– Evet değişmedim aynıyım. Görüşmeyeli dün değildi. Binlerce dün. Hiçbir şey değişmedi. Olduğu gibi kaldım. Ben hep öyle kalırım kaldım. Heykelimdir, taşımdır, yüreğim yoktur, zamanı durdururum, hemen dönünceye kadar. Bütün her şeyim yanımda elimde. Hiç eklemedim, kazanmadım, kaybetmedim, harcamadım, eksilmedim. Hiç acı çekmedim, kahkaha atmadım. Sevgi dediğin, aşk dediğin ne varsa ben bilmedim, hiç keskin taraflarına denk gelmedim onların. Ölmedim, her kesikte yaralarımı yaladım geçti. Kan kardeş bile olamadan kanamalarım bitti.
– Değişmemişsin aynısın.
– Tabii. Her şeyden tam alıp gidenler götürdüklerinin hepsini geri getirdi hiç değiştirmeden. Bırakıp gidenler bıraktıklarını alıp götürdüler toz bile tutmamışlıklarla.

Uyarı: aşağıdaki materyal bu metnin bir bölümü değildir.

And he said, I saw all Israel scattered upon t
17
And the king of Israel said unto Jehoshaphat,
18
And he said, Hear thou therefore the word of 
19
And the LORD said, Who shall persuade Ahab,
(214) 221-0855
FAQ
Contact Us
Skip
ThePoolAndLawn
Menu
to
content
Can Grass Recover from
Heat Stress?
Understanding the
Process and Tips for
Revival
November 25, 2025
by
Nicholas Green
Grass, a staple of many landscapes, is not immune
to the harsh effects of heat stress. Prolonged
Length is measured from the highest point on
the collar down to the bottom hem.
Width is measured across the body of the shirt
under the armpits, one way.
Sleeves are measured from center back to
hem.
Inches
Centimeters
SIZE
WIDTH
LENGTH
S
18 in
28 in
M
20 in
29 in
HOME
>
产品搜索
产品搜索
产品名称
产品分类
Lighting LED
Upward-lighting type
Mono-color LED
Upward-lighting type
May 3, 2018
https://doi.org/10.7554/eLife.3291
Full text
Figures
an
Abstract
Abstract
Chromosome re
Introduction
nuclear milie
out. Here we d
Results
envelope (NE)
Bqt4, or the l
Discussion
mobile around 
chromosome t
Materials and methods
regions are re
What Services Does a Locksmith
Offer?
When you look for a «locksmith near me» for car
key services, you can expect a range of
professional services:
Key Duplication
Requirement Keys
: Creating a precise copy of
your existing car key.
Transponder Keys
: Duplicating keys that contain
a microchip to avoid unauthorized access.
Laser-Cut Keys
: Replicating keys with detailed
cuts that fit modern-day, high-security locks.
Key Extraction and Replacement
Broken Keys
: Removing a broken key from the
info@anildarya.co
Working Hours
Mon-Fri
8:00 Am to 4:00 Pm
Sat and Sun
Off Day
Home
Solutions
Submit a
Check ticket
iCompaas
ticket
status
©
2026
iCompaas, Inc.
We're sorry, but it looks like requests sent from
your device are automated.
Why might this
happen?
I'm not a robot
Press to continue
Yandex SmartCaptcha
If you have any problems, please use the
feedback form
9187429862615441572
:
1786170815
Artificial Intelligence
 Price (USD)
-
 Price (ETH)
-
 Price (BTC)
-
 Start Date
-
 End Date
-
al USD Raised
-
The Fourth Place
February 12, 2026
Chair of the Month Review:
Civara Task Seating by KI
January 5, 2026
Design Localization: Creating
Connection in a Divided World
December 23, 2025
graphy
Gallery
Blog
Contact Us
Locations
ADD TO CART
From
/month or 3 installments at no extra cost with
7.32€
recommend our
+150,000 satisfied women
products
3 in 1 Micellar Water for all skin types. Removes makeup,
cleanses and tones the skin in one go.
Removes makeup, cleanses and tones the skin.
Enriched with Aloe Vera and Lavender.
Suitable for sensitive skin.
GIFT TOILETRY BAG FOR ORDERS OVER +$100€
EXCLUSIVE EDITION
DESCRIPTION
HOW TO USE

Gözlerimde hiç son bakışlar kalmadı. Hiç çığlık duymadım acısı kıvrandıran. Hiç acıyı anlatmaları dinlemedim. Yerinde ben olsaydım diye hayıflanmadım. Acıları paylaşmak için hiç sadece bakışlarla binlerce sayfalık romanlara benzer yaşanmışlıklar görmedim. İnsan bile olamadığıma kahretmedim ağlayarak. Dünyanın kıyametlerini hiç birini duymadım görmedim hissetmedim bile.
-Değişmemişsin aynısın.
-Sende öyle. Sen gittiğin gibi sahiden değişmemiş bile olabilirsin.